§ Your objective:
Character for character, reproduce every entry below.

§ Records shown:
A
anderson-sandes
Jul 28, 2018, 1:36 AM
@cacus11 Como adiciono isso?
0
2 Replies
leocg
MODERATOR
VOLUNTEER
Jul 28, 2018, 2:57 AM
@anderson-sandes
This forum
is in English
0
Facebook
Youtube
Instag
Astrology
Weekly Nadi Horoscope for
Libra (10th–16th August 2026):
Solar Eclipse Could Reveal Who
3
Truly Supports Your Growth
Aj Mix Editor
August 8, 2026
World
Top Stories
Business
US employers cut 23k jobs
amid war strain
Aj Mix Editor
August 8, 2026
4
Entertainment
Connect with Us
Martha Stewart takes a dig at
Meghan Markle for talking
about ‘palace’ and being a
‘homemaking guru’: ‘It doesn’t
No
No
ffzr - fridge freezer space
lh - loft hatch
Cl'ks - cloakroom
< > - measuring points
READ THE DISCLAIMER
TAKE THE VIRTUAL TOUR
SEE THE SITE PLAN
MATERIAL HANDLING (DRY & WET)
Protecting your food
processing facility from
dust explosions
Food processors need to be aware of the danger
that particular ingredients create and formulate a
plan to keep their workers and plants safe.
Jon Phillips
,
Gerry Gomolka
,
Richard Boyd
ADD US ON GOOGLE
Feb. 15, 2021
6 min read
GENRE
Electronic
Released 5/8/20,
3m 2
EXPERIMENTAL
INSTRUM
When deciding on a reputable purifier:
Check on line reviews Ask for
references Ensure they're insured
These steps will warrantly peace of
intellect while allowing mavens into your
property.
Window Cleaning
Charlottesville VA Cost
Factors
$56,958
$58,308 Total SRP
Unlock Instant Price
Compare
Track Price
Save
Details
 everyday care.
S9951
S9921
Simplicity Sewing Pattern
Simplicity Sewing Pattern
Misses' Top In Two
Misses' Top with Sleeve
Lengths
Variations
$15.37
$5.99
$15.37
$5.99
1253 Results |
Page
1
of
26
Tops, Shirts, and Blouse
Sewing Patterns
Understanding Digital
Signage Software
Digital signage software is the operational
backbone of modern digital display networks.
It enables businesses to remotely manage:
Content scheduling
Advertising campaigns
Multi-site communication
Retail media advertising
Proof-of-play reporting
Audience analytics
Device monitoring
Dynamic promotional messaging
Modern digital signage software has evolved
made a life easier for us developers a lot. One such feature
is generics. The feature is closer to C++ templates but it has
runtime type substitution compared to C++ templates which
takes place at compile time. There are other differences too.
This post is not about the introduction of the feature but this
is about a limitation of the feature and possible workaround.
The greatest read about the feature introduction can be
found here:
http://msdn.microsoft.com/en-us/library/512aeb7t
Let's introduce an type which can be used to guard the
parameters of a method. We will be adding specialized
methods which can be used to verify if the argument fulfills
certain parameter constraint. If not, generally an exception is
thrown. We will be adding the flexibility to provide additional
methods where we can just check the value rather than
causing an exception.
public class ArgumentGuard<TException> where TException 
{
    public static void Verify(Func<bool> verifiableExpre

§ Response to the exercise:
A
anderson-sandes
Jul 28, 2018, 1:36 AM
@cacus11 Como adiciono isso?
0
2 Replies
leocg
MODERATOR
VOLUNTEER
Jul 28, 2018, 2:57 AM
@anderson-sandes
This forum
is in English
0
Facebook
Youtube
Instag
Astrology
Weekly Nadi Horoscope for
Libra (10th–16th August 2026):
Solar Eclipse Could Reveal Who
3
Truly Supports Your Growth
Aj Mix Editor
August 8, 2026
World
Top Stories
Business
US employers cut 23k jobs
amid war strain
Aj Mix Editor
August 8, 2026
4
Entertainment
Connect with Us
Martha Stewart takes a dig at
Meghan Markle for talking
about ‘palace’ and being a
‘homemaking guru’: ‘It doesn’t
No
No
ffzr - fridge freezer space
lh - loft hatch
Cl'ks - cloakroom
< > - measuring points
READ THE DISCLAIMER
TAKE THE VIRTUAL TOUR
SEE THE SITE PLAN
MATERIAL HANDLING (DRY & WET)
Protecting your food
processing facility from
dust explosions
Food processors need to be aware of the danger
that particular ingredients create and formulate a
plan to keep their workers and plants safe.
Jon Phillips
,
Gerry Gomolka
,
Richard Boyd
ADD US ON GOOGLE
Feb. 15, 2021
6 min read
GENRE
Electronic
Released 5/8/20,
3m 2
EXPERIMENTAL
INSTRUM
When deciding on a reputable purifier:
Check on line reviews Ask for
references Ensure they're insured
These steps will warrantly peace of
intellect while allowing mavens into your
property.
Window Cleaning
Charlottesville VA Cost
Factors
$56,958
$58,308 Total SRP
Unlock Instant Price
Compare
Track Price
Save
Details
 everyday care.
S9951
S9921
Simplicity Sewing Pattern
Simplicity Sewing Pattern
Misses' Top In Two
Misses' Top with Sleeve
Lengths
Variations
$15.37
$5.99
$15.37
$5.99
1253 Results |
Page
1
of
26
Tops, Shirts, and Blouse
Sewing Patterns
Understanding Digital
Signage Software
Digital signage software is the operational
backbone of modern digital display networks.
It enables businesses to remotely manage:
Content scheduling
Advertising campaigns
Multi-site communication
Retail media advertising
Proof-of-play reporting
Audience analytics
Device monitoring
Dynamic promotional messaging
Modern digital signage software has evolved
made a life easier for us developers a lot. One such feature
is generics. The feature is closer to C++ templates but it has
runtime type substitution compared to C++ templates which
takes place at compile time. There are other differences too.
This post is not about the introduction of the feature but this
is about a limitation of the feature and possible workaround.
The greatest read about the feature introduction can be
found here:
http://msdn.microsoft.com/en-us/library/512aeb7t
Let's introduce an type which can be used to guard the
parameters of a method. We will be adding specialized
methods which can be used to verify if the argument fulfills
certain parameter constraint. If not, generally an exception is
thrown. We will be adding the flexibility to provide additional
methods where we can just check the value rather than
causing an exception.
public class ArgumentGuard<TException> where TException 
{
    public static void Verify(Func<bool> verifiableExpre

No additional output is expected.